* Your instructions *
In the forum thread on the positive and negative of conflict, why does Loki Grim need to find information in academic journals?

* Passage to read *
□ □ □ □

# The positive and negative of conflict.



## Loki Grim (May 8, 2011)

All right so this semester I took a *GROPE COMPUNCTION* class, Figured why not.. Take one of the hardest classes I saw on the catalog and see what I can do. Any ways, For about 75% of the grade I haft to find information from at least two academic journal's regarding the positive and negative of conflict, So far I haven't found any thing, Any of you know of any thing? Hopefully this is legible, Been up for nearly 24 hours.


----------



## bellisaurius (Jan 18, 2012)

Looks like a couple things on google scholar: positive and negative of conflict - Google Scholar

Oh, and I have to know: What is grope compunction?


----------



## Loki Grim (May 8, 2011)

> Oh, and I have to know: What is grope compunction?


Laughing to hard to come up with a answer to that sorry, I have dysgraphia. Thanks for the link tho.


----------



## Loki Grim (May 8, 2011)

@bellisaurius

Dam your sorcery, The notification tab sent me back to here to laugh some more! The grope compunction class that I'm with consists of text book INTP, ISTP, ISTJ, ESTP and me a INTJ. I'll upload my project and we will see whose laughing *then*. All right going to bed now, I think that post had some over tones of psychosis.


----------



## Loki Grim (May 8, 2011)

Your spells cannot get to my subconscious Warlock, And sleep is coming soon.

Is that song relevant at all, I'm not sure...


----------

□ □ □ □

* Record extracts *
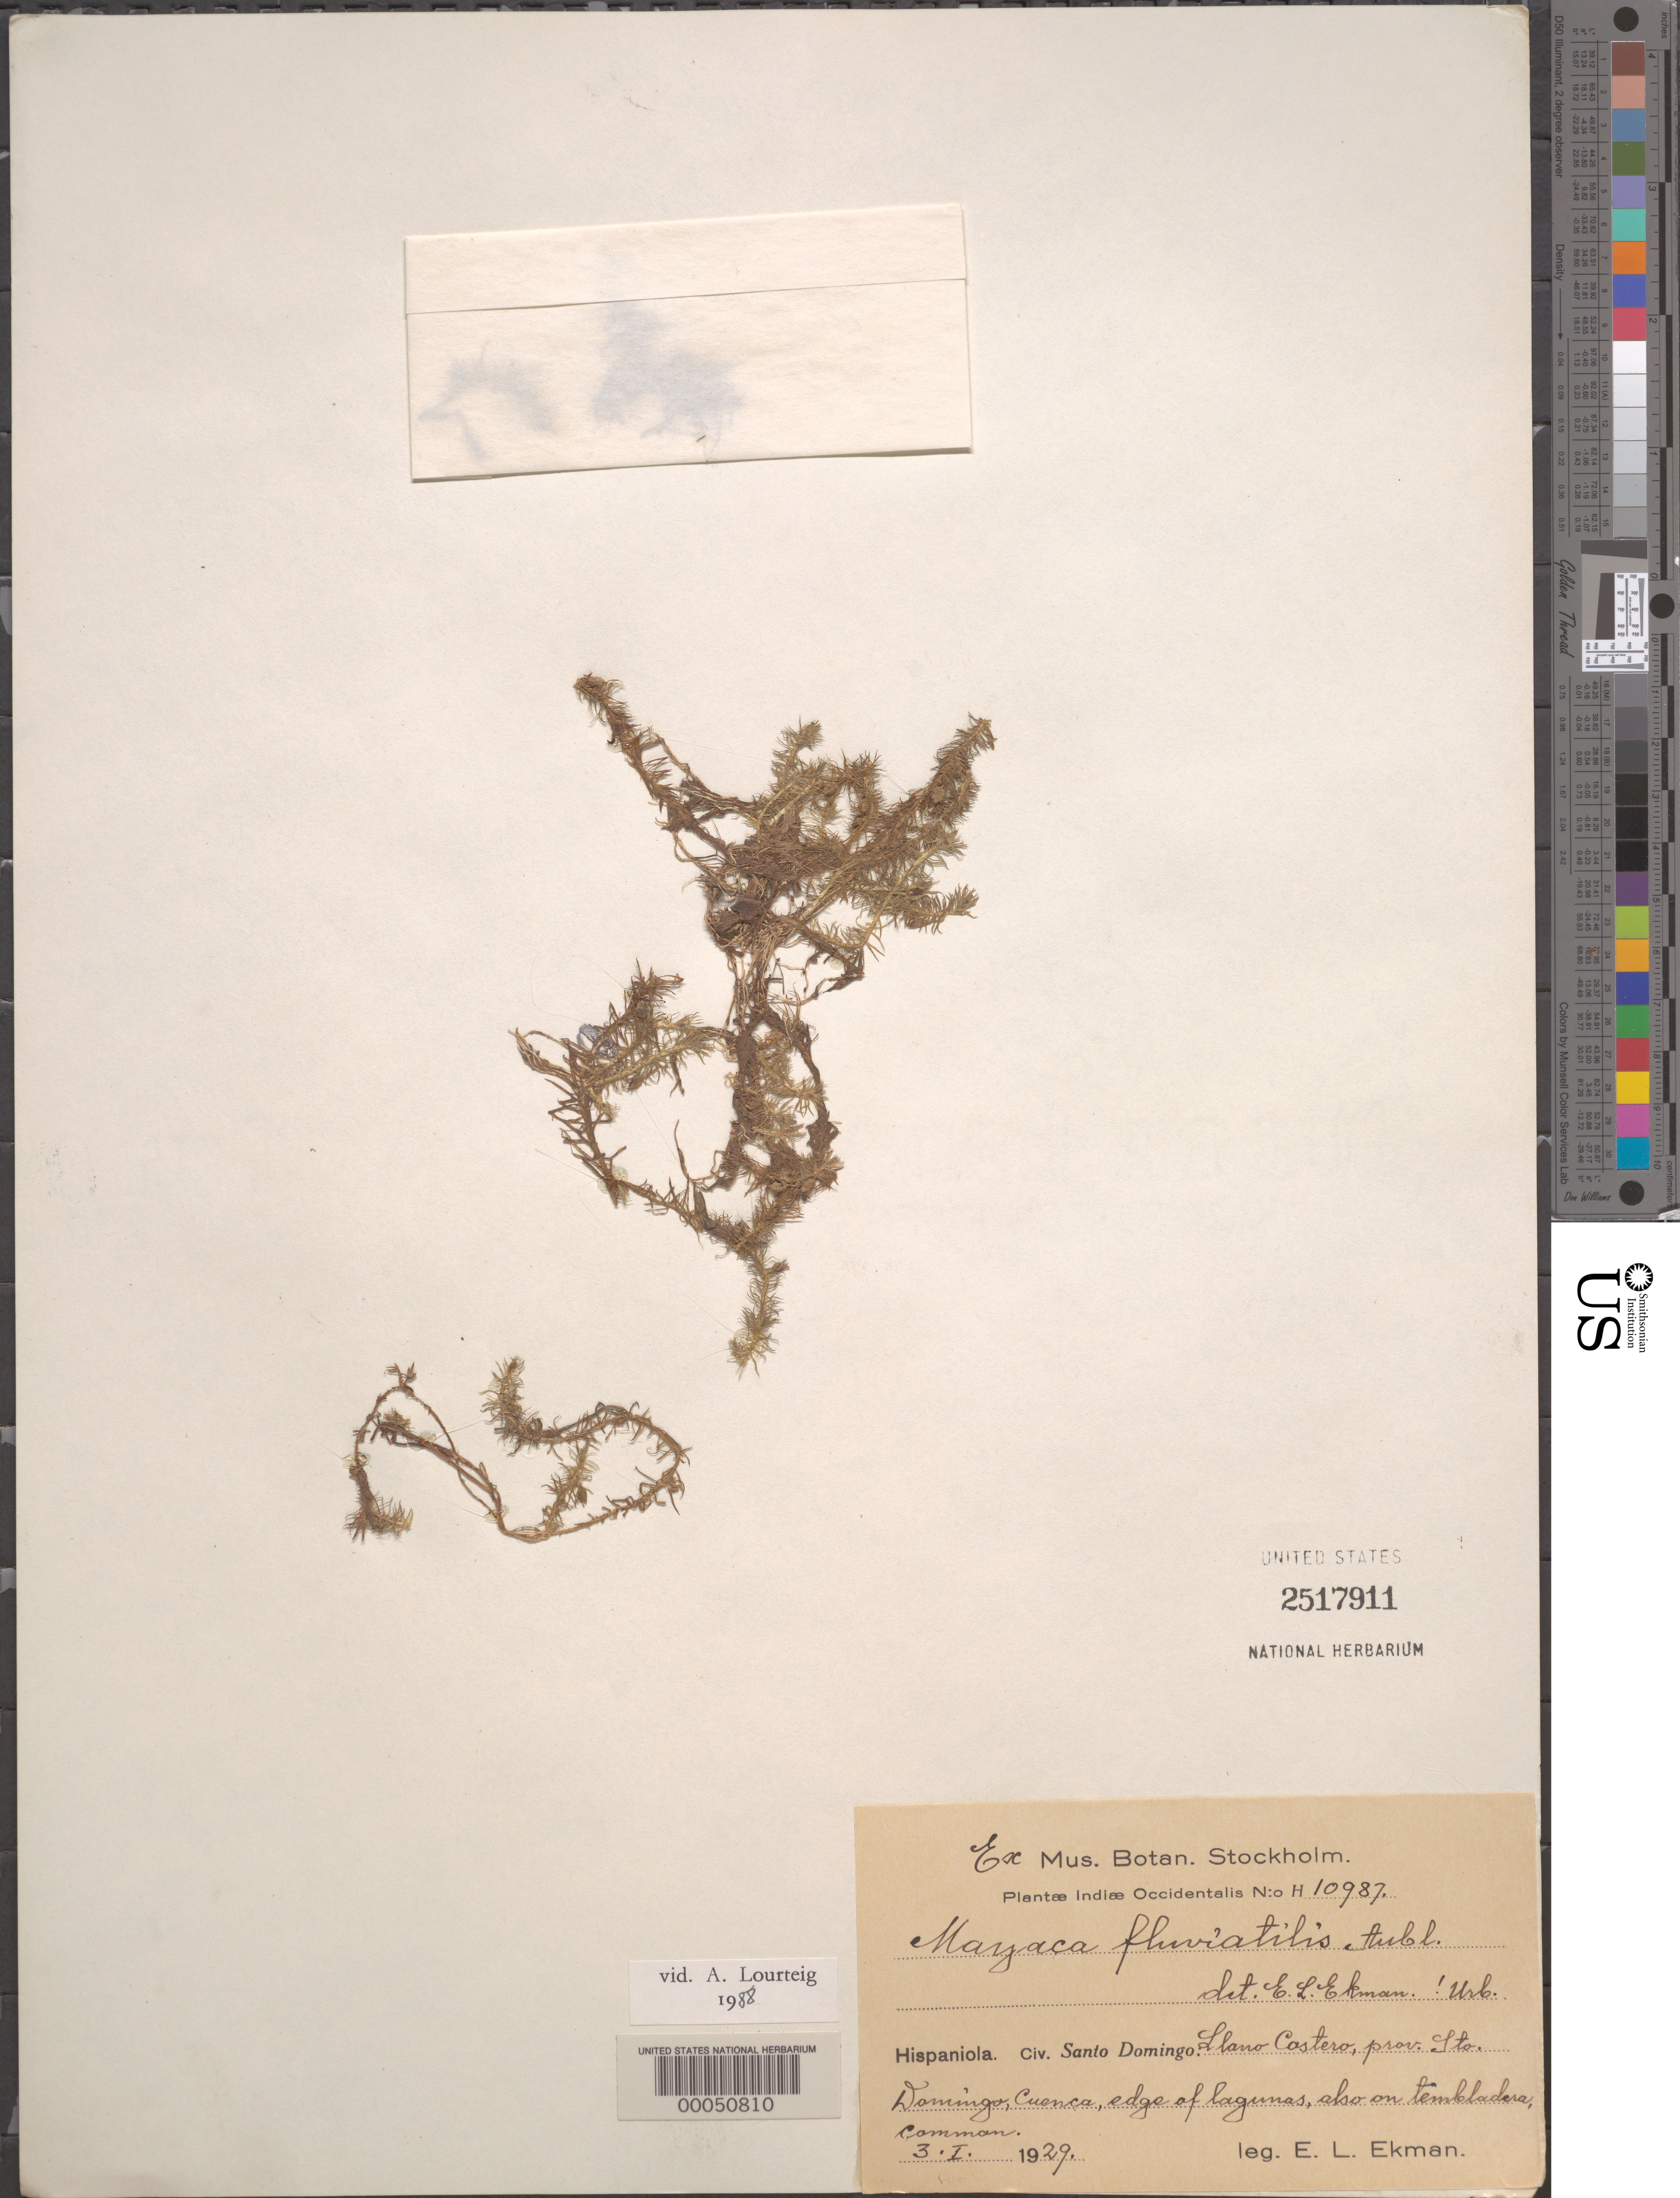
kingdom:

□ □ □ □

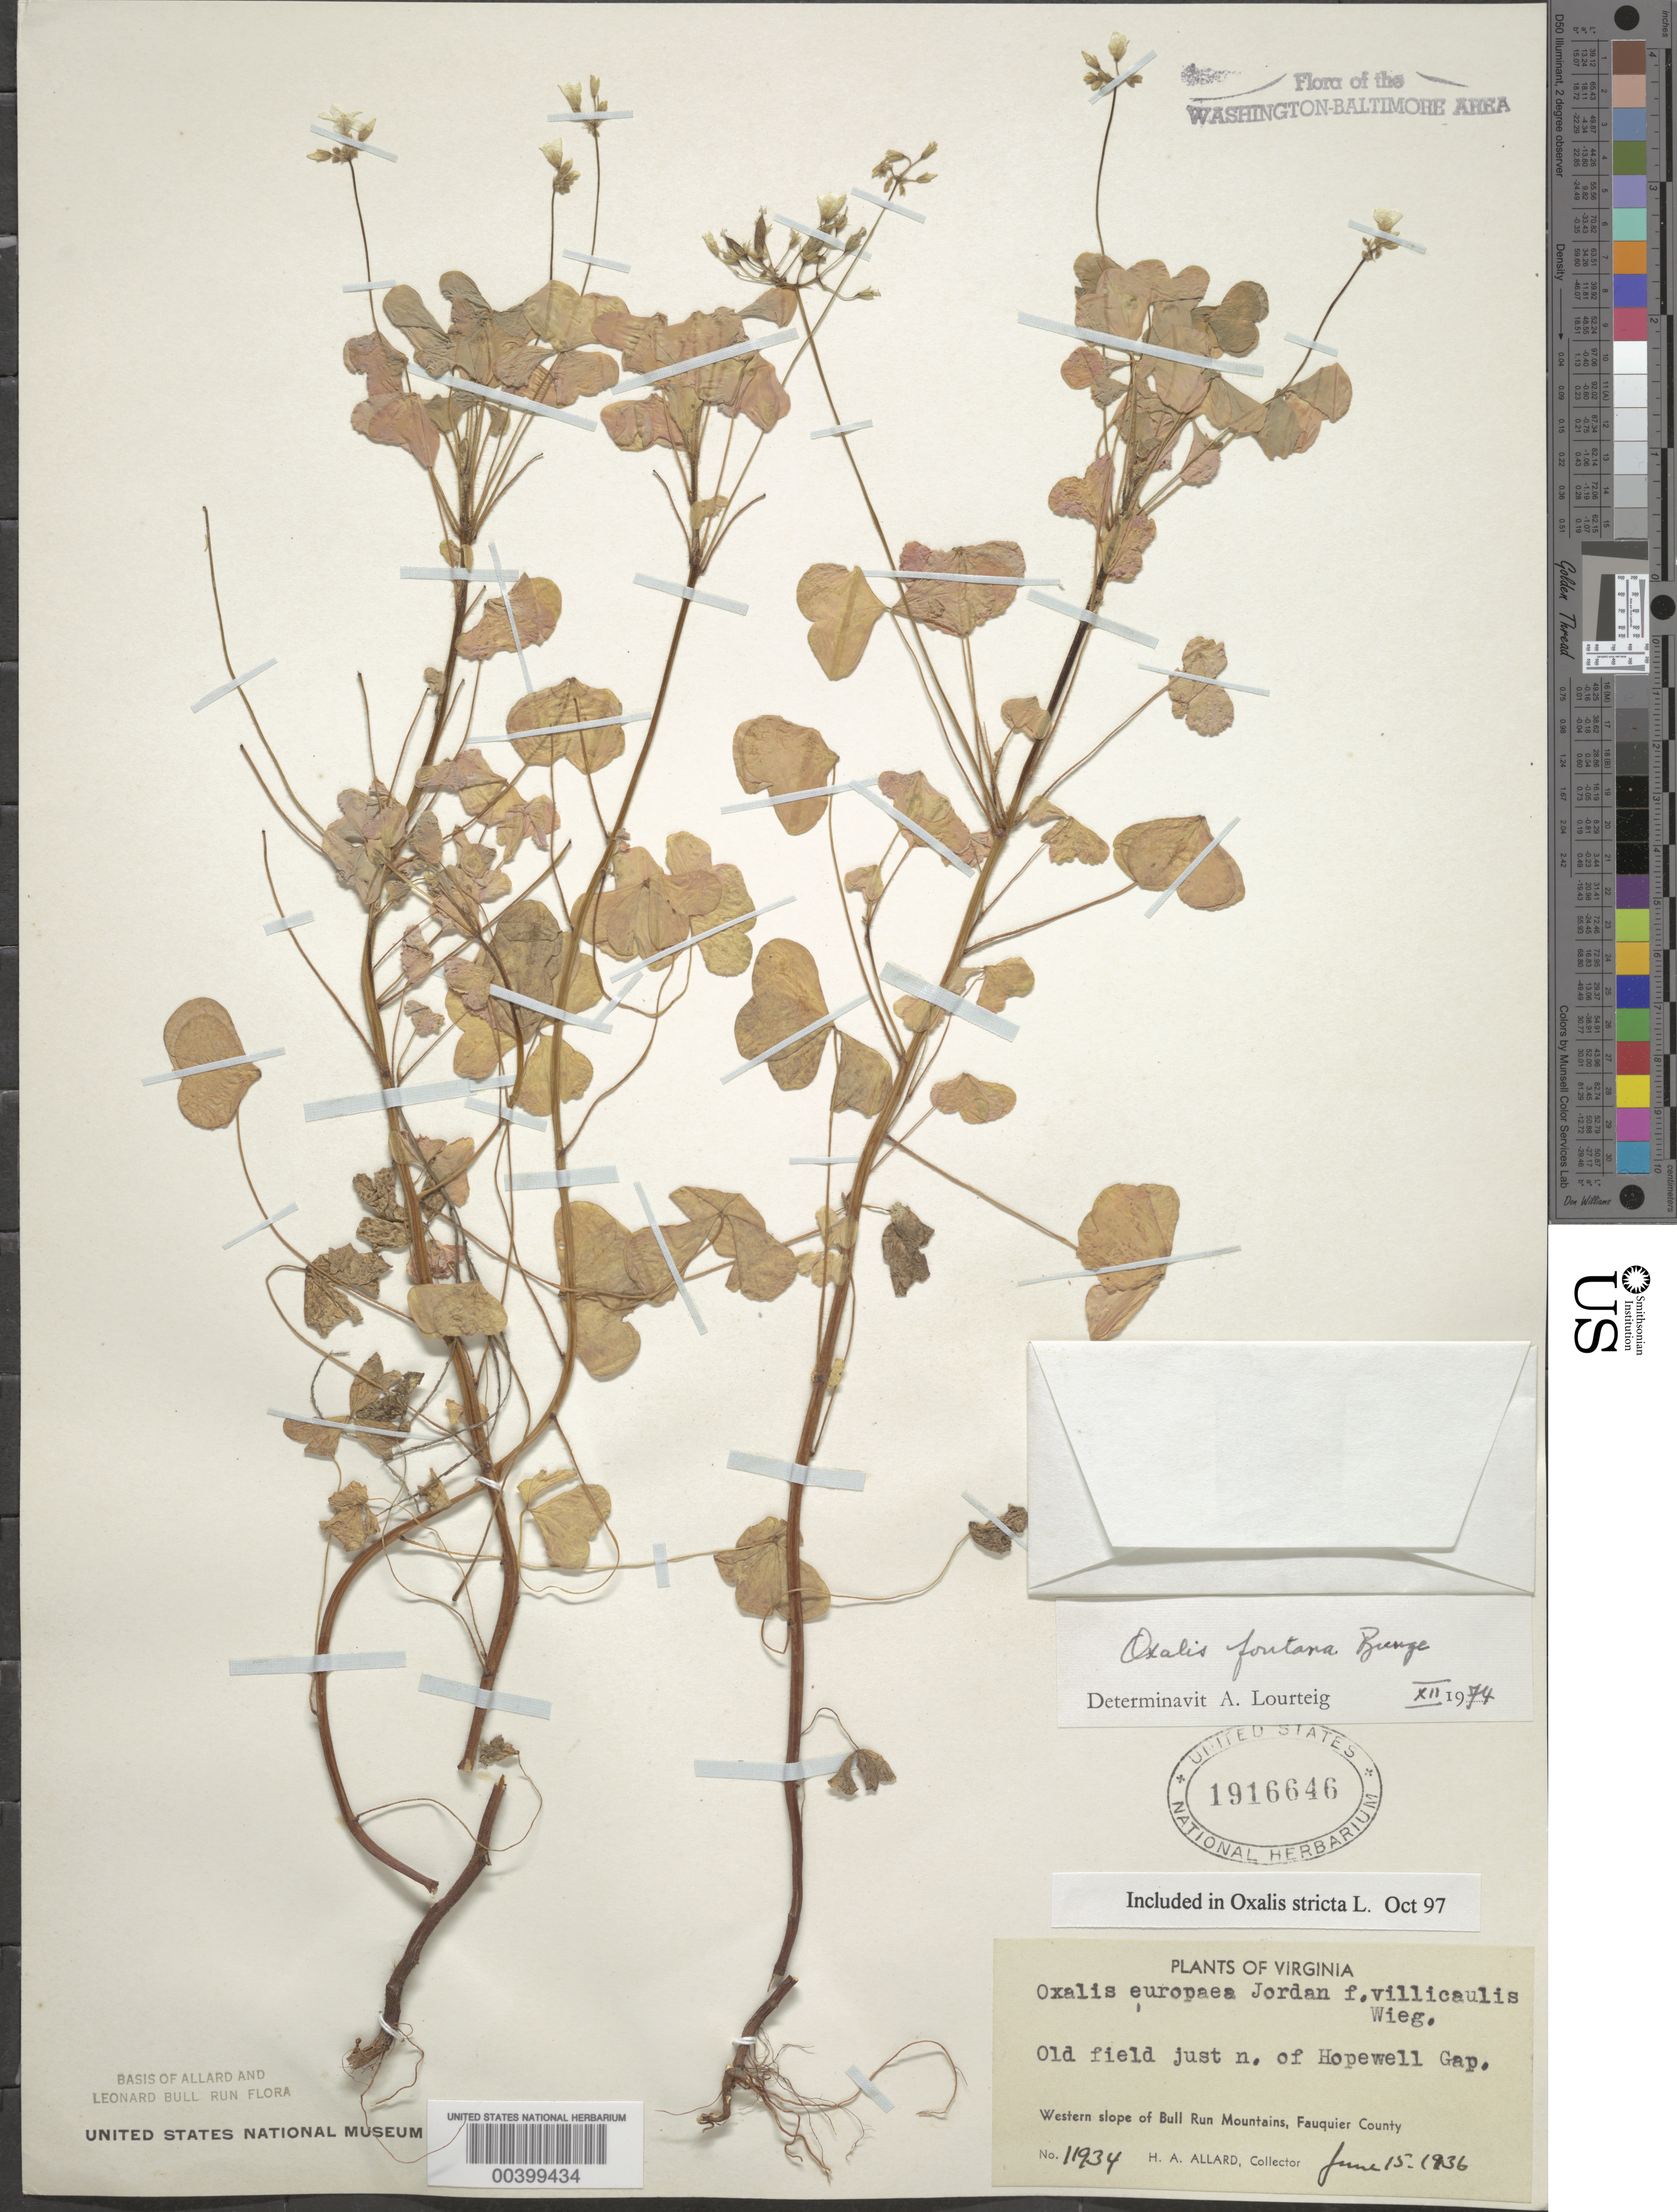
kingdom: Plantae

□ □ □ □

* Expected output *
About 75% of the grade for the class depends on it. Loki Grim has to find information from at least two academic journals about the positive and negative of conflict.